Feeling My Age.

Feeling My Age.

 

Monday morning I am beginning to feel my age. Where has the sprightly step gone as I go downstairs to make breakfast. The pain in the back of my neck is that a permanent reminder that I once had a great time at sports of all kinds? The pain in my knee now is that from football or rugby perhaps even from cricket, who knows? Going shopping I ask myself will I be able to make it back home if I buy that kilo of potatoes with all of the other groceries that I have bought? Questions that I would perhaps not have to answer if only I had not played all of that sport as a youngster.

 

Shall I get the bicycle out of the shed and have it seen to I could at least carry that extra kilo or so when shopping.

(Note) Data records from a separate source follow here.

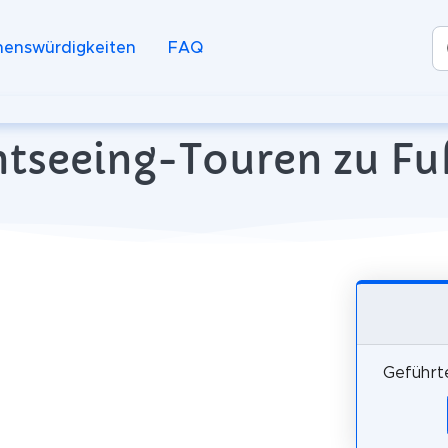
henswürdigkeiten
FAQ
tseeing-Touren zu Fuß 
Geführte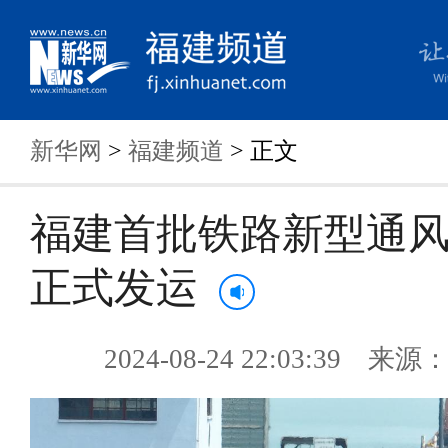
新华网
>
福建频道
> 正文
福建首批铁路新型通
正式发运
2024-08-24 22:03:39 来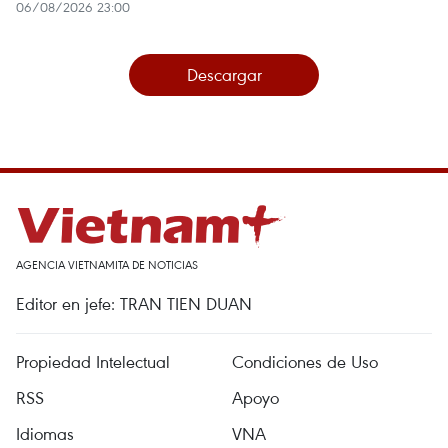
06/08/2026 23:00
Descargar
AGENCIA VIETNAMITA DE NOTICIAS
Editor en jefe: TRAN TIEN DUAN
Propiedad Intelectual
Condiciones de Uso
RSS
Apoyo
Idiomas
VNA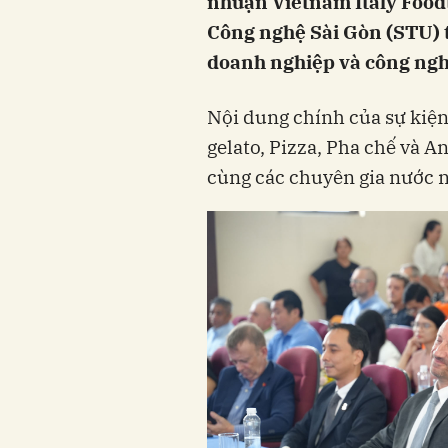
nhuận Vietnam Italy Foodt
Công nghệ Sài Gòn (STU) t
doanh nghiệp và công ngh
Nội dung chính của sự kiện
gelato, Pizza, Pha chế và A
cùng các chuyên gia nước 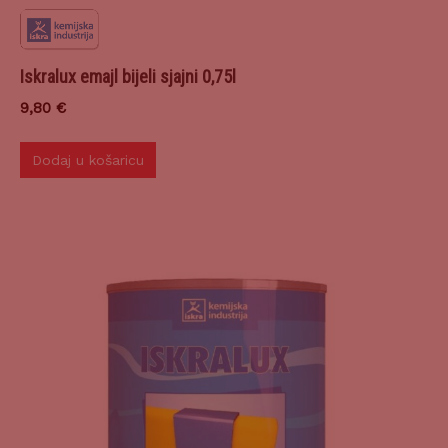
Iskralux emajl bijeli sjajni 0,75l
9,80
€
Dodaj u košaricu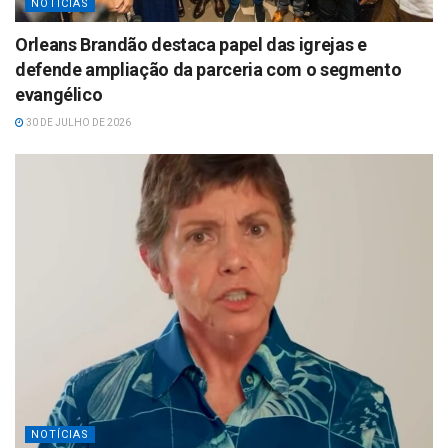
NOTÍCIAS
Orleans Brandão destaca papel das igrejas e
defende ampliação da parceria com o segmento
evangélico
30 DE JULHO DE 2026
NOTÍCIAS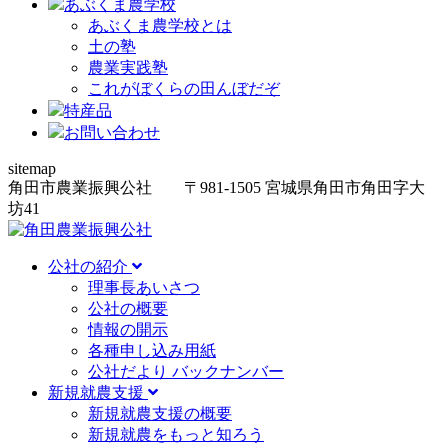
あぶくま農学校
あぶくま農学校とは
土の塾
農業実践塾
これがぼくらの田んぼだぞ
特産品
お問い合わせ
sitemap
角田市農業振興公社
〒981-1505
宮城県角田市角田字大
坊
41
公社の紹介
理事長あいさつ
公社の概要
情報の開示
各種申し込み用紙
公社だより バックナンバー
新規就農支援
新規就農支援の概要
新規就農をもっと知ろう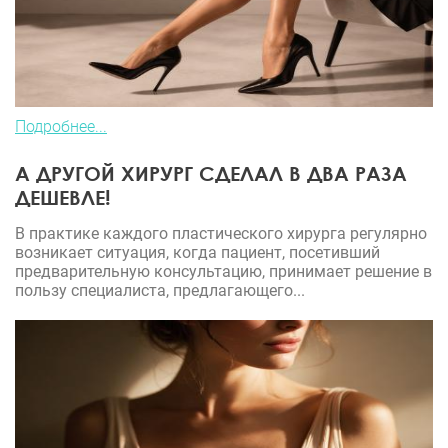
Подробнее...
А ДРУГОЙ ХИРУРГ СДЕЛАЛ В ДВА РАЗА
ДЕШЕВЛЕ!
В практике каждого пластического хирурга регулярно
возникает ситуация, когда пациент, посетивший
предварительную консультацию, принимает решение в
пользу специалиста, предлагающего...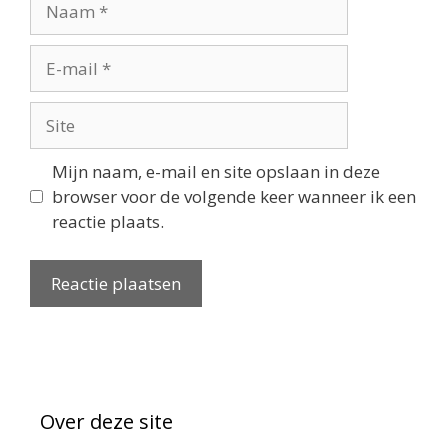
Mijn naam, e-mail en site opslaan in deze
browser voor de volgende keer wanneer ik een
reactie plaats.
Over deze site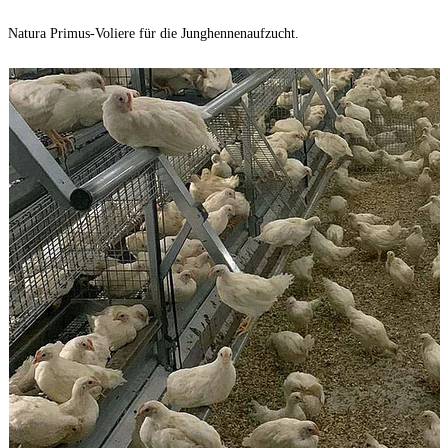
Natura Primus-Voliere für die Junghennenaufzucht.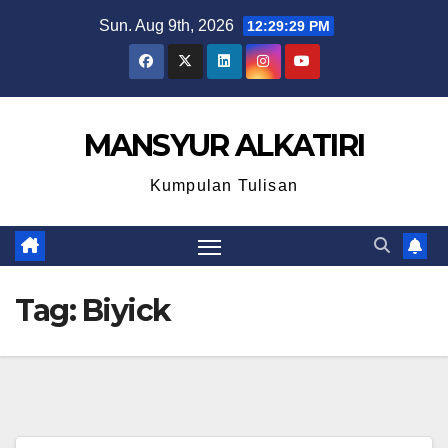
Skip
Sun. Aug 9th, 2026
12:29:30 PM
to
content
MANSYUR ALKATIRI
Kumpulan Tulisan
Tag:
Biyick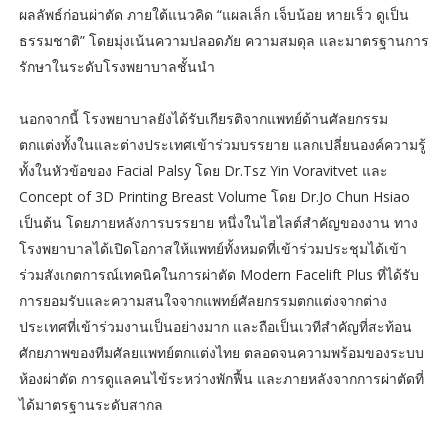
ผลลัพธ์ก่อนผ่าตัด ภายใต้แนวคิด “แผลเล็ก เจ็บน้อย หายเร็ว ดูเป็น
ธรรมชาติ” โดยมุ่งเน้นความปลอดภัย ความสมดุล และมาตรฐานการ
รักษาในระดับโรงพยาบาลชั้นนำ
นอกจากนี้ โรงพยาบาลยังได้รับเกียรติจากแพทย์ด้านศัลยกรรม
ตกแต่งทั้งในและต่างประเทศเข้าร่วมบรรยาย แลกเปลี่ยนองค์ความรู้
ทั้งในหัวข้อของ Facial Palsy โดย Dr.Tsz Yin Voravitvet และ
Concept of 3D Printing Breast Volume โดย Dr.Jo Chun Hsiao
เป็นต้น โดยภายหลังการบรรยาย หนึ่งในไฮไลต์สำคัญของงาน ทาง
โรงพยาบาลได้เปิดโอกาสให้แพทย์ทั้งหมดที่เข้าร่วมประชุมได้เข้า
ร่วมสังเกตการณ์เทคนิคในการผ่าตัด Modern Facelift Plus ที่ได้รับ
การยอมรับและความสนใจจากแพทย์ศัลยกรรมตกแต่งจากต่าง
ประเทศที่เข้าร่วมงานเป็นอย่างมาก และถือเป็นเวทีสำคัญที่สะท้อน
ศักยภาพของทีมศัลยแพทย์ตกแต่งไทย ตลอดจนความพร้อมของระบบ
ห้องผ่าตัด การดูแลคนไข้ระหว่างพักฟื้น และภายหลังจากการผ่าตัดที่
ได้มาตรฐานระดับสากล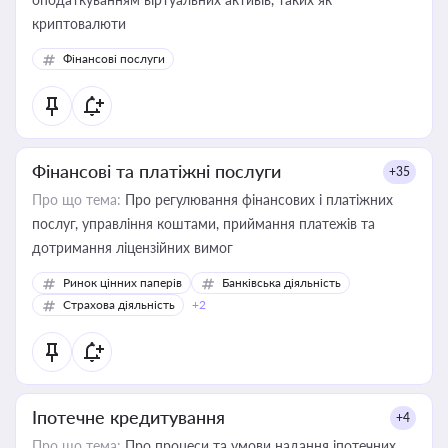
криптовалюти
Фінансові послуги
Фінансові та платіжні послуги
+35
Про що тема:
Про регулювання фінансових і платіжних
послуг, управління коштами, приймання платежів та
дотримання ліцензійних вимог
Ринок цінних паперів
Банківська діяльність
Страхова діяльність
+2
Іпотечне кредитування
+4
Про що тема:
Про процеси та умови надання іпотечних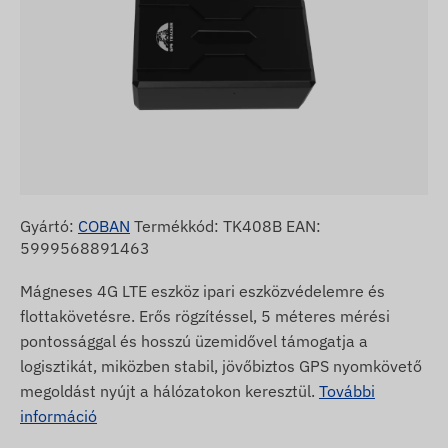
Gyártó:
COBAN
Termékkód: TK408B EAN:
5999568891463
Mágneses 4G LTE eszköz ipari eszközvédelemre és
flottakövetésre. Erős rögzítéssel, 5 méteres mérési
pontossággal és hosszú üzemidővel támogatja a
logisztikát, miközben stabil, jövőbiztos GPS nyomkövető
megoldást nyújt a hálózatokon keresztül.
További
információ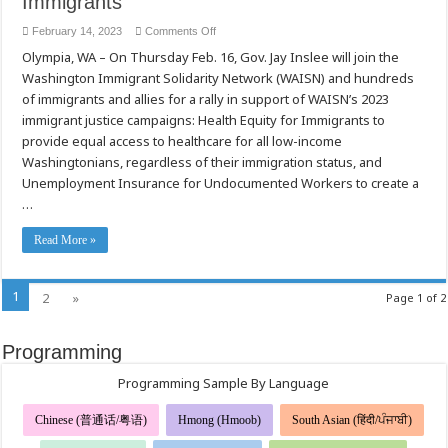
Immigrants
on
February 14, 2023
Comments Off
Gov.
Olympia, WA – On Thursday Feb. 16, Gov. Jay Inslee will join the
Inslee
Joins
Washington Immigrant Solidarity Network (WAISN) and hundreds
WAISN
+
of immigrants and allies for a rally in support of WAISN’s 2023
Advocates
in
immigrant justice campaigns: Health Equity for Immigrants to
Olympia
provide equal access to healthcare for all low-income
to
Demand
Washingtonians, regardless of their immigration status, and
WA
Legislature
Unemployment Insurance for Undocumented Workers to create a
Fund
Unemployment
…
and
Healthcare
for
Read More »
Immigrants
1
2
»
Page 1 of 2
Programming
Programming Sample By Language
Chinese (普通话/粤语)
Hmong (Hmoob)
South Asian (हिंदी/ਪੰਜਾਬੀ)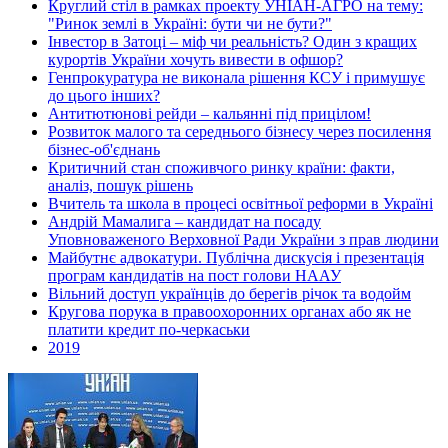
Круглий стіл в рамках проекту УНІАН-АГРО на тему:
"Ринок землі в Україні: бути чи не бути?"
Інвестор в Затоці – міф чи реальність? Один з кращих
курортів України хочуть вивести в офшор?
Генпрокуратура не виконала рішення КСУ і примушує
до цього інших?
Антитютюнові рейди – кальянні під прицілом!
Розвиток малого та середнього бізнесу через посилення
бізнес-об'єднань
Критичний стан споживчого ринку країни: факти,
аналіз, пошук рішень
Вчитель та школа в процесі освітньої реформи в Україні
Андрій Мамалига – кандидат на посаду
Уповноваженого Верховної Ради України з прав людини
Майбутнє адвокатури. Публічна дискусія і презентація
програм кандидатів на пост голови НААУ
Вільний доступ українців до берегів річок та водойм
Кругова порука в правоохоронних органах або як не
платити кредит по-черкаськи
2019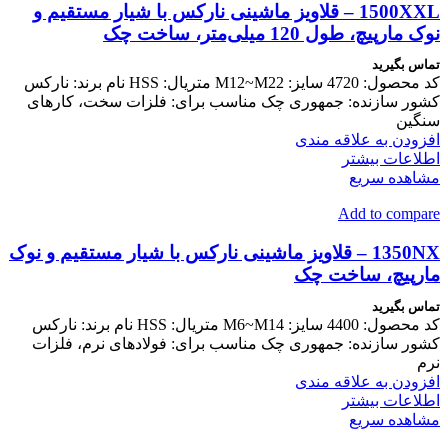
1500XXL – قلاویز ماشینی نارکس با شیار مستقیم و
نوک مارپیچ، طول 120 میلی‌متر، ساخت چک
تماس بگیرید
کد محصول: 4720 سایز: M12~M22 متریال: HSS نام برند: نارکس
کشور سازنده: جمهوری چک مناسب برای: فلزات سخت، کارهای
سنگین
افزودن به علاقه مندی
اطلاعات بیشتر
مشاهده سریع
Add to compare
1350NX – قلاویز ماشینی نارکس با شیار مستقیم و نوک
مارپیچ، ساخت چک
تماس بگیرید
کد محصول: 4400 سایز: M6~M14 متریال: HSS نام برند: نارکس
کشور سازنده: جمهوری چک مناسب برای: فولادهای نرم، فلزات
نرم
افزودن به علاقه مندی
اطلاعات بیشتر
مشاهده سریع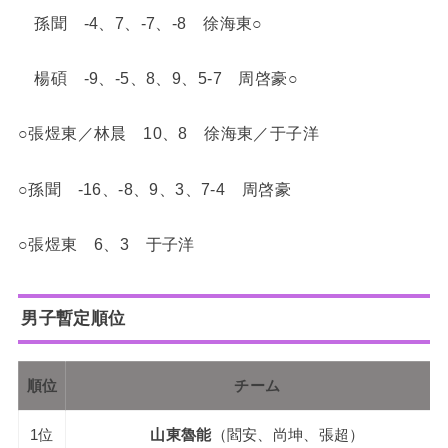
孫聞 -4、7、-7、-8 徐海東○
楊碩 -9、-5、8、9、5-7 周啓豪○
○張煜東／林晨 10、8 徐海東／于子洋
○孫聞 -16、-8、9、3、7-4 周啓豪
○張煜東 6、3 于子洋
男子暫定順位
順位
チーム
1位
山東魯能
（閻安、尚坤、張超）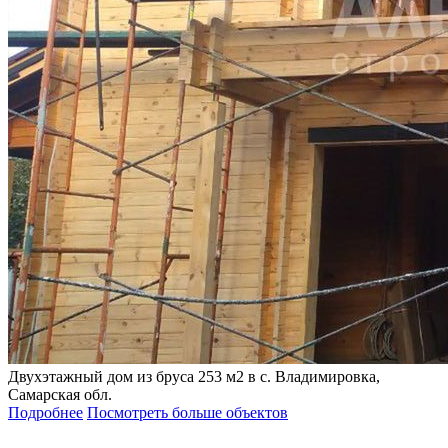
Двухэтажный дом из бруса 253 м2 в с. Владимировка,
Самарская обл.
Подробнее
Посмотреть больше объектов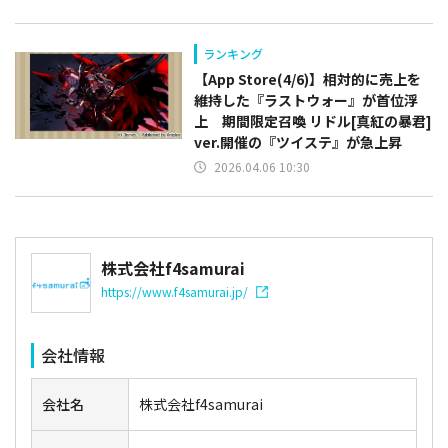
ランキング
【App Store(4/6)】相対的に売上を
維持した『ラストウォー』が首位浮
上 期間限定召喚 リドル[真紅の暴君]
ver.開催の『ツイステ』が急上昇
2026.04.06 10:30
株式会社f4samurai
https://www.f4samurai.jp/
会社情報
会社名
株式会社f4samurai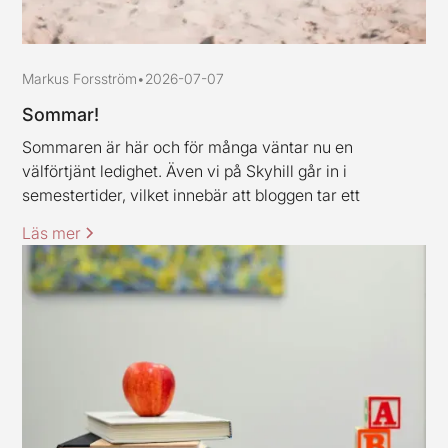
Markus Forsström
•
2026-07-07
Sommar!
Sommaren är här och för många väntar nu en
välförtjänt ledighet. Även vi på Skyhill går in i
semestertider, vilket innebär att bloggen tar ett
uppehåll och är tillbaka igen under vecka 33. Jag och
Läs mer
mina kollegor vill rikta ett varmt tack till alla kunder och
samarbetspartners för den här våren, stort tack för ert
förtroende.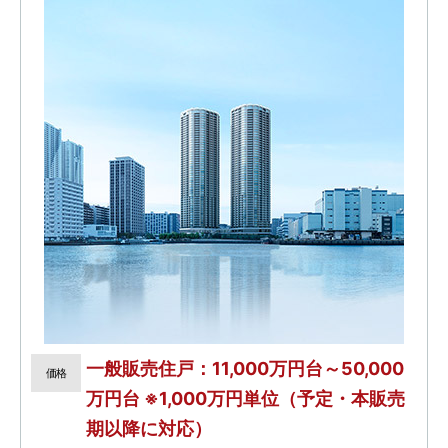
一般販売住戸：11,000万円台～50,000
価格
万円台 ※1,000万円単位（予定・本販売
期以降に対応）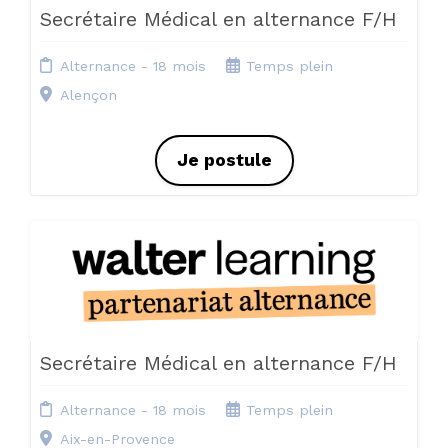
Secrétaire Médical en alternance F/H
Alternance - 18 mois
Temps plein
Alençon
Je postule
Secrétaire Médical en alternance F/H
Alternance - 18 mois
Temps plein
Aix-en-Provence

I know that I will not take the bicycle to be repaired lets face it at my age one does not start bike riding again all though as a youngster I lived with that bike. Fifteen miles there and fifteen miles back every day until she finally said that she would be mine. I must admit as a youngster there was nothing that I could not do or at least I like to tell myself so.

 

How many times have the mattresses been renewed? Gone are the days when a soft mattress gave me a good nights sleep. Now a hard mattress is what sooths the old aching body. Once I slept with just a sheet covering me now I need at least two Whitney Blankets with a duvet to keep the old bones warm. The soft pillows have been replaced for what sometimes feel like blocks of wood for my weary old head to rest on. Thank goodness there are no more candles or paraffin lamps to lighten the darkness when one has to get out of bed during the night. Now the touch of a switch and light appears a powerful torch lights the way to the bathroom. Things are changing fast and the newcomers to earth will smile at what we took to be normal. Now one can have a light installed that will light up when one claps one’s hands or at the sound of one’s voice. The voice of a neighbour comes back to me; I use a taxi for all of my shopping. After all one cannot take anything with one when ones time is up so why hoard the money I have no kids to leave it to and the taxi drivers have to earn a living. Now I call a taxi when I do my shopping. I can buy that extra kilo of potatoes without worrying about getting it home. To tell you the truth I look forward to my shopping trips it breaks the monotony of the weeks that seem to fly by faster and faster as I get older.